Your task: Write out again every line of text in the material below, keeping each one unchanged, and leave the pictures out of your answer.

Supplied material:

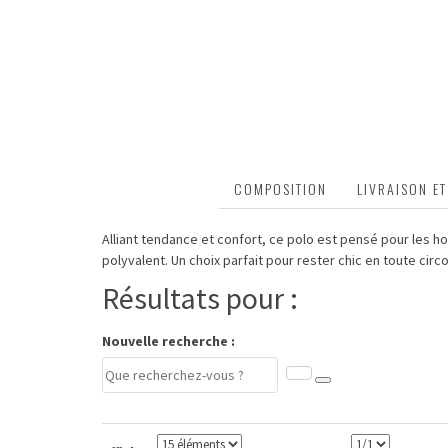
DESCRIPTION
COMPOSITION
LIVRAISON E
Alliant tendance et confort, ce polo est pensé pour les ho
polyvalent. Un choix parfait pour rester chic en toute circ
Résultats pour :
Nouvelle recherche :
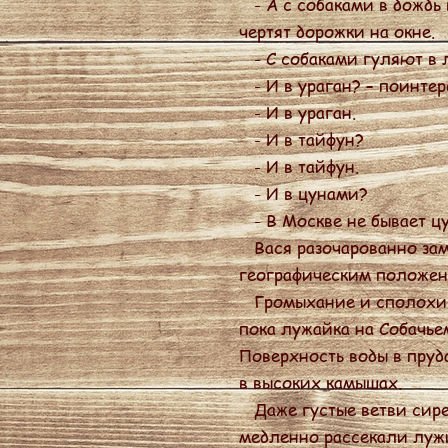
- А с собаками в дождь 
чертят дорожки на окне.
- С собаками гуляют в л
- И в ураган? – поинтер
- И в ураган.
- И в тайфун?
- И в тайфун.
- И в цунами?
- В Москве не бывает ц
Вася разочарованно замо
географическим положени
Громыхание и сполохи пе
пока лужайка на Собачьем
Поверхность воды в пруд
в высоких камышах.
Даже густые ветви сире
медленно рассекали лужи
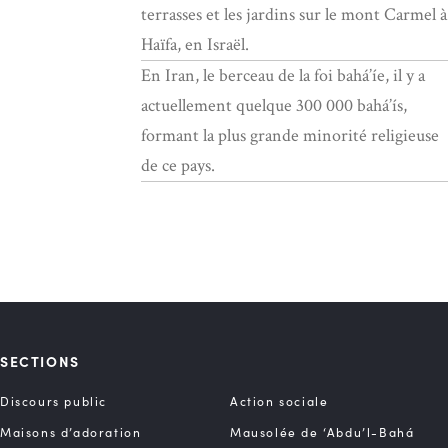
terrasses et les jardins sur le mont Carmel à
Haïfa, en Israël.
En Iran, le berceau de la foi bahá’íe, il y a
actuellement quelque 300 000 bahá’ís,
formant la plus grande minorité religieuse
de ce pays.
SECTIONS
Discours public
Action sociale
Maisons d’adoration
Mausolée de ‘Abdu’l-Bahá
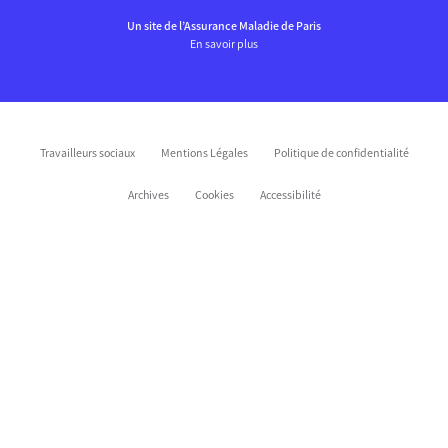
Un site de l’Assurance Maladie de Paris
En savoir plus
Travailleurs sociaux
Mentions Légales
Politique de confidentialité
Archives
Cookies
Accessibilité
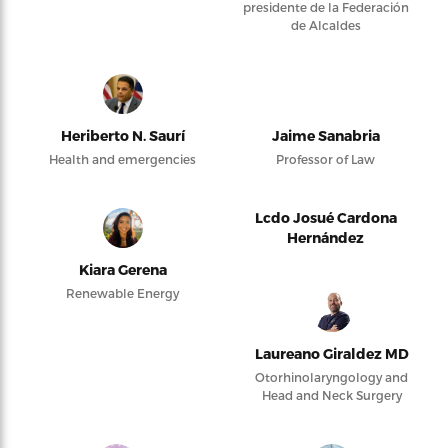
presidente de la Federación
de Alcaldes
Heriberto N. Saurí
Jaime Sanabria
Health and emergencies
Professor of Law
Lcdo Josué Cardona
Hernández
Kiara Gerena
Renewable Energy
Laureano Giraldez MD
Otorhinolaryngology and
Head and Neck Surgery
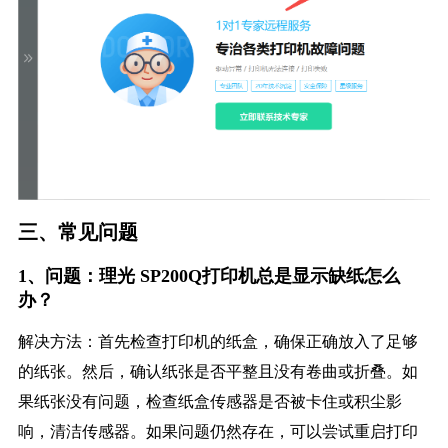
三、常见问题
1、问题：理光 SP200Q打印机总是显示缺纸怎么
办？
解决方法：首先检查打印机的纸盒，确保正确放入了足够
的纸张。然后，确认纸张是否平整且没有卷曲或折叠。如
果纸张没有问题，检查纸盒传感器是否被卡住或积尘影
响，清洁传感器。如果问题仍然存在，可以尝试重启打印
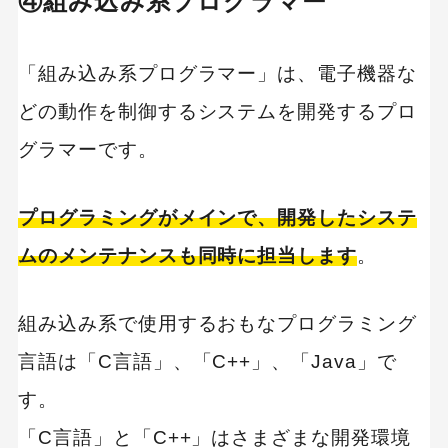
④組み込み系プログラマー
「組み込み系プログラマー」は、電子機器な
どの動作を制御するシステムを開発するプロ
グラマーです。
プログラミングがメインで、開発したシステ
ムのメンテナンスも同時に担当します
。
組み込み系で使用するおもなプログラミング
言語は「C言語」、「C++」、「Java」で
す。
「C言語」と「C++」はさまざまな開発環境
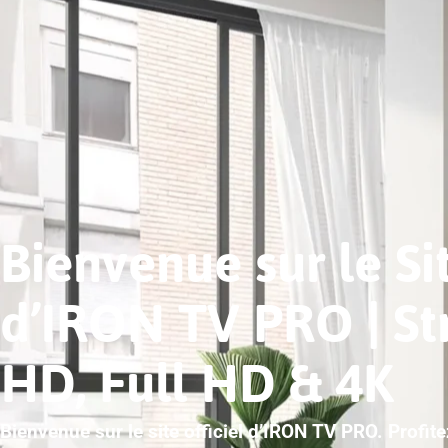
Bienvenue sur le Sit
d’IRON TV PRO | S
HD, Full HD & 4K
Bienvenue sur le site officiel d’IRON TV PRO. Profit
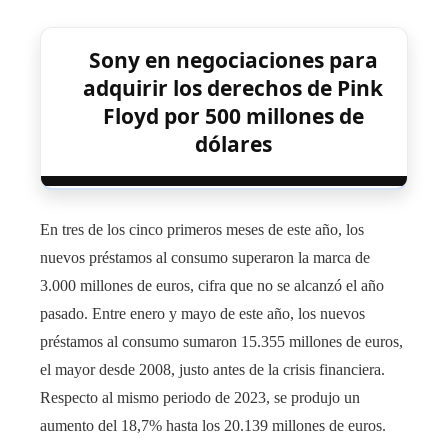
Sony en negociaciones para
adquirir los derechos de Pink
Floyd por 500 millones de
dólares
En tres de los cinco primeros meses de este año, los
nuevos préstamos al consumo superaron la marca de
3.000 millones de euros, cifra que no se alcanzó el año
pasado. Entre enero y mayo de este año, los nuevos
préstamos al consumo sumaron 15.355 millones de euros,
el mayor desde 2008, justo antes de la crisis financiera.
Respecto al mismo periodo de 2023, se produjo un
aumento del 18,7% hasta los 20.139 millones de euros.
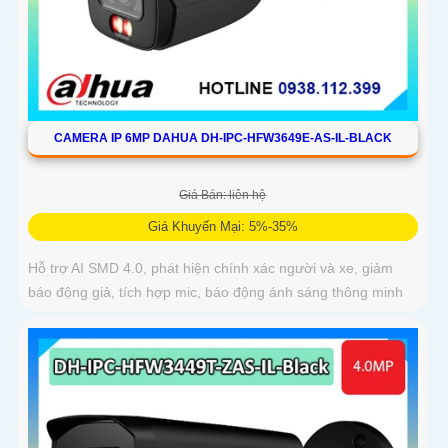
CAMERA IP 6MP DAHUA DH-IPC-HFW3649E-AS-IL-BLACK
Giá Bán: liên hệ
Giá Khuyến Mại: 5%-35%
Hỗ trợ AI SMD 4.0, phát hiện chính xác người và xe, giảm
báo động giả, tích hợp mic, báo động ánh sáng thông minh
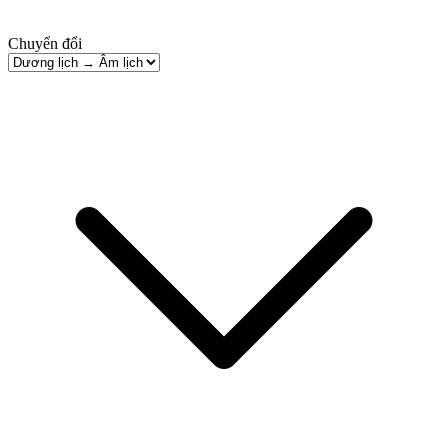
Chuyển đổi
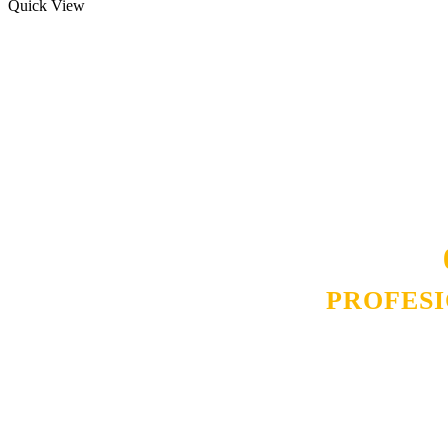
Quick View
Naša rešenja, ekonomičnost, kvalitet 
smo na promene tržišta. Tu smo da
D
PROFES
Budite i Vi deo prezadovo
ostvarili saradnju i o
pos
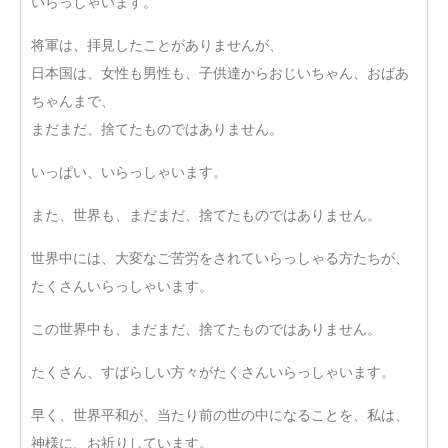
いらっしゃいます。
将軍は、拝見したことがありませんが、
日本国は、女性も男性も、子供達からおじいちゃん、おばあ
ちゃんまで、
まだまだ、捨てたものではありません。
いっぱい、いらっしゃいます。
また、世界も、まだまだ、捨てたものではありません。
世界中には、大変なご苦労をされていらっしゃる方たちが、
たくさんいらっしゃいます。
この世界中も、まだまだ、捨てたものではありません。
たくさん、すばらしい方々がたくさんいらっしゃいます。
早く、世界平和が、当たり前の世の中になることを、私は、
神様に、お祈りしています。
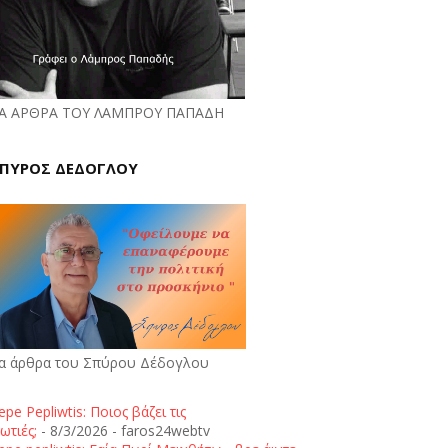
Α ΑΡΘΡΑ ΤΟΥ ΛΑΜΠΡΟΥ ΠΑΠΑΔΗ
ΠΥΡΟΣ ΔΕΔΟΓΛΟΥ
α άρθρα του Σπύρου Δέδογλου
epe Pepliwtis: Ποιος βάζει τις
ωτιές;
- 8/3/2026
- faros24webtv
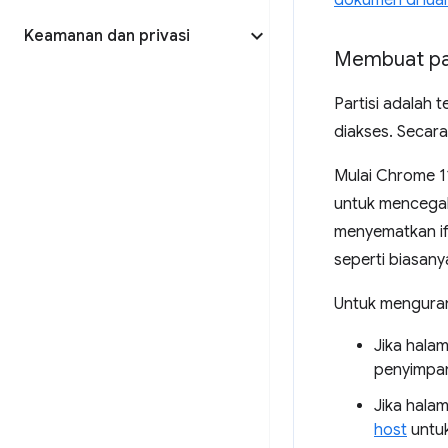
dokumen di luar
Keamanan dan privasi
Membuat par
Partisi adalah
diakses. Secara
Mulai Chrome 1
untuk mencegah j
menyematkan if
seperti biasany
Untuk mengurang
Jika hal
penyimpana
Jika hal
host
untuk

Answer section:
DESCRIPTION
COMPOSITION
LIVRAISON E
Alliant tendance et confort, ce polo est pensé pour les ho
polyvalent. Un choix parfait pour rester chic en toute circ
Résultats pour :
Nouvelle recherche :
- А с собаками в дождь 
чертят дорожки на окне.
- С собаками гуляют в л
- И в ураган? – поинтер
- И в ураган.
- И в тайфун?
- И в тайфун.
- И в цунами?
- В Москве не бывает ц
Вася разочарованно замо
географическим положени
Громыхание и сполохи пе
пока лужайка на Собачьем
Поверхность воды в пруд
в высоких камышах.
Даже густые ветви сире
медленно рассекали лужи
terrasses et les jardins sur le mont Carmel à
Haïfa, en Israël.
En Iran, le berceau de la foi bahá’íe, il y a
actuellement quelque 300 000 bahá’ís,
formant la plus grande minorité religieuse
de ce pays.
SECTIONS
Discours public
Action sociale
Maisons d’adoration
Mausolée de ‘Abdu’l-Bahá
Un site de l’Assurance Maladie de Paris
En savoir plus
Travailleurs sociaux
Mentions Légales
Politique de confidentialité
Archives
Cookies
Accessibilité
presidente de la Federación
de Alcaldes
Heriberto N. Saurí
Jaime Sanabria
Health and emergencies
Professor of Law
Lcdo Josué Cardona
Hernández
Kiara Gerena
Renewable Energy
Laureano Giraldez MD
Otorhinolaryngology and
Head and Neck Surgery
三、常见问题
1、问题：理光 SP200Q打印机总是显示缺纸怎么
办？
解决方法：首先检查打印机的纸盒，确保正确放入了足够
的纸张。然后，确认纸张是否平整且没有卷曲或折叠。如
果纸张没有问题，检查纸盒传感器是否被卡住或积尘影
响，清洁传感器。如果问题仍然存在，可以尝试重启打印
④組み込み系プログラマー
「組み込み系プログラマー」は、電子機器な
どの動作を制御するシステムを開発するプロ
グラマーです。
プログラミングがメインで、開発したシステ
ムのメンテナンスも同時に担当します
。
組み込み系で使用するおもなプログラミング
言語は「C言語」、「C++」、「Java」で
す。
「C言語」と「C++」はさまざまな開発環境
Bienvenue sur le Sit
d’IRON TV PRO | S
HD, Full HD & 4K
Bienvenue sur le site officiel d’IRON TV PRO. Profit
Sony en negociaciones para
adquirir los derechos de Pink
Floyd por 500 millones de
dólares
En tres de los cinco primeros meses de este año, los
nuevos préstamos al consumo superaron la marca de
3.000 millones de euros, cifra que no se alcanzó el año
pasado. Entre enero y mayo de este año, los nuevos
préstamos al consumo sumaron 15.355 millones de euros,
el mayor desde 2008, justo antes de la crisis financiera.
Respecto al mismo periodo de 2023, se produjo un
aumento del 18,7% hasta los 20.139 millones de euros.
CAMERA IP 6MP DAHUA DH-IPC-HFW3649E-AS-IL-BLACK
Giá Bán: liên hệ
Giá Khuyến Mại: 5%-35%
Hỗ trợ AI SMD 4.0, phát hiện chính xác người và xe, giảm
báo động giả, tích hợp mic, báo động ánh sáng thông minh
Chuyển đổi
Quick View
Naša rešenja, ekonomičnost, kvalitet 
smo na promene tržišta. Tu smo da
D
PROFES
Budite i Vi deo prezadovo
ostvarili saradnju i o
pos
いらっしゃいます。
将軍は、拝見したことがありませんが、
日本国は、女性も男性も、子供達からおじいちゃん、おばあ
ちゃんまで、
まだまだ、捨てたものではありません。
いっぱい、いらっしゃいます。
また、世界も、まだまだ、捨てたものではありません。
世界中には、大変なご苦労をされていらっしゃる方たちが、
たくさんいらっしゃいます。
この世界中も、まだまだ、捨てたものではありません。
たくさん、すばらしい方々がたくさんいらっしゃいます。
早く、世界平和が、当たり前の世の中になることを、私は、
神様に、お祈りしています。
Α ΑΡΘΡΑ ΤΟΥ ΛΑΜΠΡΟΥ ΠΑΠΑΔΗ
ΠΥΡΟΣ ΔΕΔΟΓΛΟΥ
α άρθρα του Σπύρου Δέδογλου
epe Pepliwtis: Ποιος βάζει τις
ωτιές;
- 8/3/2026
- faros24webtv
dokumen di luar
Keamanan dan privasi
Membuat par
Partisi adalah
diakses. Secara
Mulai Chrome 1
untuk mencegah j
menyematkan if
seperti biasany
Untuk mengurang
Jika hal
penyimpana
Jika hal
host
untuk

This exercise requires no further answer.